GIVEN REQUEST: Please copy everything from the line containing "scientific name: Pimelea villosa" down through the end of the entries, substituting "vernacular name" for "common name" and leaving all else unchanged.

+--

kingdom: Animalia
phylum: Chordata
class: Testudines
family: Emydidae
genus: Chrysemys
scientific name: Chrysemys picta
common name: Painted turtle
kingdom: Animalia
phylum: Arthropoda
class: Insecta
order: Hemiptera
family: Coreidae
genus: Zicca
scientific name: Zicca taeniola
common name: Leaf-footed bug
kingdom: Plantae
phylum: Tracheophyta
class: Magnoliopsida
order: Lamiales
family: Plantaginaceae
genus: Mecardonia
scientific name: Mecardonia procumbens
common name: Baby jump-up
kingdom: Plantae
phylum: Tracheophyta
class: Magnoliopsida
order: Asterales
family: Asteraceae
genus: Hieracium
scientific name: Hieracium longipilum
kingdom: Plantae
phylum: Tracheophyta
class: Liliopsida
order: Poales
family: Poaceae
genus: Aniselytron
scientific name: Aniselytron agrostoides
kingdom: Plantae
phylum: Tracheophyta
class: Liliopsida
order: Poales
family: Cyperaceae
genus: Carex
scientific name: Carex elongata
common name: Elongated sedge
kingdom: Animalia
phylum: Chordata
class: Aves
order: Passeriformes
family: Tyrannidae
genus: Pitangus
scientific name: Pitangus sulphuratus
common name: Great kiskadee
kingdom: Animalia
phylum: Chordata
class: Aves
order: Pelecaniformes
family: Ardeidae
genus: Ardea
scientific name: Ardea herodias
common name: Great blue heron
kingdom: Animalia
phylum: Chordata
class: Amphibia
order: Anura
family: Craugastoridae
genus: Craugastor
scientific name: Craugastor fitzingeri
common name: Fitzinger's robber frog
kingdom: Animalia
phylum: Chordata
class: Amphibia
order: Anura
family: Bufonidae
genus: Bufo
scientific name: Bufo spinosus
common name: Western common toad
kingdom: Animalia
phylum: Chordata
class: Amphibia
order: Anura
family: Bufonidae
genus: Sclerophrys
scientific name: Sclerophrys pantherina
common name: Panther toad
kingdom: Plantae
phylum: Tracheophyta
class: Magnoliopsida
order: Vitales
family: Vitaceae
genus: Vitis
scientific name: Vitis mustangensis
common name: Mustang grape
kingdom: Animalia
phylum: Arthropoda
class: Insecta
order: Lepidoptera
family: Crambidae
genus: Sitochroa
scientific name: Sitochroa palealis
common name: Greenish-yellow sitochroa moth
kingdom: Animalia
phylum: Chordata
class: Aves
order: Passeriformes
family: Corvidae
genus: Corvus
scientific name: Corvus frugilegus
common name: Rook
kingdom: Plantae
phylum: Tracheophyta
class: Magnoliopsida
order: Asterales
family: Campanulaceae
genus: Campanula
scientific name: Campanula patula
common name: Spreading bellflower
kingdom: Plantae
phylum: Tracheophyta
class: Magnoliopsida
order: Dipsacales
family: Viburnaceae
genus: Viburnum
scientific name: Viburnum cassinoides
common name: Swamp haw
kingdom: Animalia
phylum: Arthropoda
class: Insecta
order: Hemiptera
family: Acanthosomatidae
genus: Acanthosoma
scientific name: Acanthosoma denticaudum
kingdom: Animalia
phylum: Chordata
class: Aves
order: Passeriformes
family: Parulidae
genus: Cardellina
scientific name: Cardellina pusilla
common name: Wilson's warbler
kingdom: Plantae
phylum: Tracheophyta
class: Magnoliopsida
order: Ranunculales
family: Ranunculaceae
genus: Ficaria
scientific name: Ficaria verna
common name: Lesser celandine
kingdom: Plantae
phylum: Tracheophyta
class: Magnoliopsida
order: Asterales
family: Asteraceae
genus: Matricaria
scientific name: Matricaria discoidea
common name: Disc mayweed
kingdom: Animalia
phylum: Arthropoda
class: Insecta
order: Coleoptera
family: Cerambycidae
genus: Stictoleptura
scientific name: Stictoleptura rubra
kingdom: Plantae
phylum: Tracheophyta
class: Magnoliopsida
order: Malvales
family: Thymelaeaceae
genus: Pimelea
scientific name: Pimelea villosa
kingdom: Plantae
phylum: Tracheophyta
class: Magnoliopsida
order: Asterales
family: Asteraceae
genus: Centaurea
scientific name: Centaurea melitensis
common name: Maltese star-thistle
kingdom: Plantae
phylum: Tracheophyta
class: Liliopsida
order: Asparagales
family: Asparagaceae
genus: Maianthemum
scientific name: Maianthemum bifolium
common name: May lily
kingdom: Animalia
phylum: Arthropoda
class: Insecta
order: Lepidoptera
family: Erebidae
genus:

+--

RESULT OF THIS TASK:
scientific name: Pimelea villosa
kingdom: Plantae
phylum: Tracheophyta
class: Magnoliopsida
order: Asterales
family: Asteraceae
genus: Centaurea
scientific name: Centaurea melitensis
vernacular name: Maltese star-thistle
kingdom: Plantae
phylum: Tracheophyta
class: Liliopsida
order: Asparagales
family: Asparagaceae
genus: Maianthemum
scientific name: Maianthemum bifolium
vernacular name: May lily
kingdom: Animalia
phylum: Arthropoda
class: Insecta
order: Lepidoptera
family: Erebidae
genus:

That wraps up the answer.